Оружие высокомерного презрения и насмешки со стороны жрецов Искусства до недавнего времени действовали достаточно эффективно – массовая культура, несмотря на свою массовость, в иерархии ценностей котировалась не слишком высоко. Ситуация начала заметно меняться в последние десятилетия[104] и ее вполне можно назвать революционной ситуацией. Похоже, что призыв Иозефа Бойса «взять штурмом Бастилию искусства» услышан и принят как руководство к действию. Как всегда, разумеется, не обошлось без превратности: тяжелая артиллерия авангарда, на которую рассчитывал решительный немец, оказалась не у дел (неудивительно, ведь в действительности она всегда лишь защищала Бастилию), зато диджеи виртуальных пространств взялись за дело всерьез.

Успешный штурм первых редутов можно назвать «падением интерпретации». Всмотримся еще раз в изменения курса универсальной валюты. Конечно, лукавство на этот счет присутствовало всегда: постоянные утверждения насчет того, что музыку нужно слушать, а не рассусоливать о ней, в живопись – вникать, а не сверять впечатления с буклетом и так далее. Общим местом расхожих критических обзоров зачастую была фраза «Об этом не расскажешь словами» – после чего, как правило, следует многословный пересказ, без которого и вправду можно было обойтись.

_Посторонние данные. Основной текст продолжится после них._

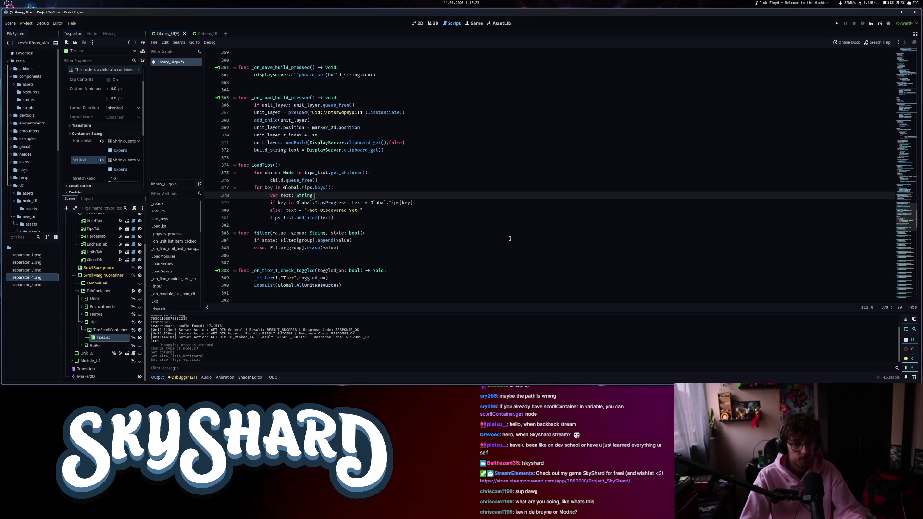
pyautogui.click(434, 210)
pyautogui.press('Return')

Тем не менее и поэты, и художники, и композиторы, и режиссеры ждали и ждут интерпретации. Они ждут слова — с жадностью, с нетерпением, порой ждут его даже больше, чем денег. И владеющий словом, настоящий специалист по словам, котируется очень высоко, он и выносит вердикт о причислении того или иного художника или поэта к лику Художников или Поэтов. Со свойственной ему проницательностью Борис Гройс формулирует скрытую интенцию этой уходящей эпохи: «Было бы неверно утверждать, например, что Бодлер переоценивал Гиса, а Гринберг – Олитски, ведь критическая прибавочная стоимость, которую они при этом произвели, обладает собственной ценностью и способностью стимулировать других художников. Предрассудок считать, что критический текст должен правильно понимать, описывать или оценивать произведение искусства. Во многих случаях критические тексты гораздо интереснее художественных произведений, выступающих как повод для их написания. Часто критик видит в работе больше, чем в ней содержится. В этих случаях приближаться к произведению искусства означает для критика всего лишь писать интереснее, чем само это произведение. Постоянно утверждается необходимость заново интерпретировать старые известные произведения, поскольку их прежние интерпретации якобы стали неверны. Но было бы намного интереснее заново проиллюстрировать старые комментирующие, художественно – критические тексты»[105].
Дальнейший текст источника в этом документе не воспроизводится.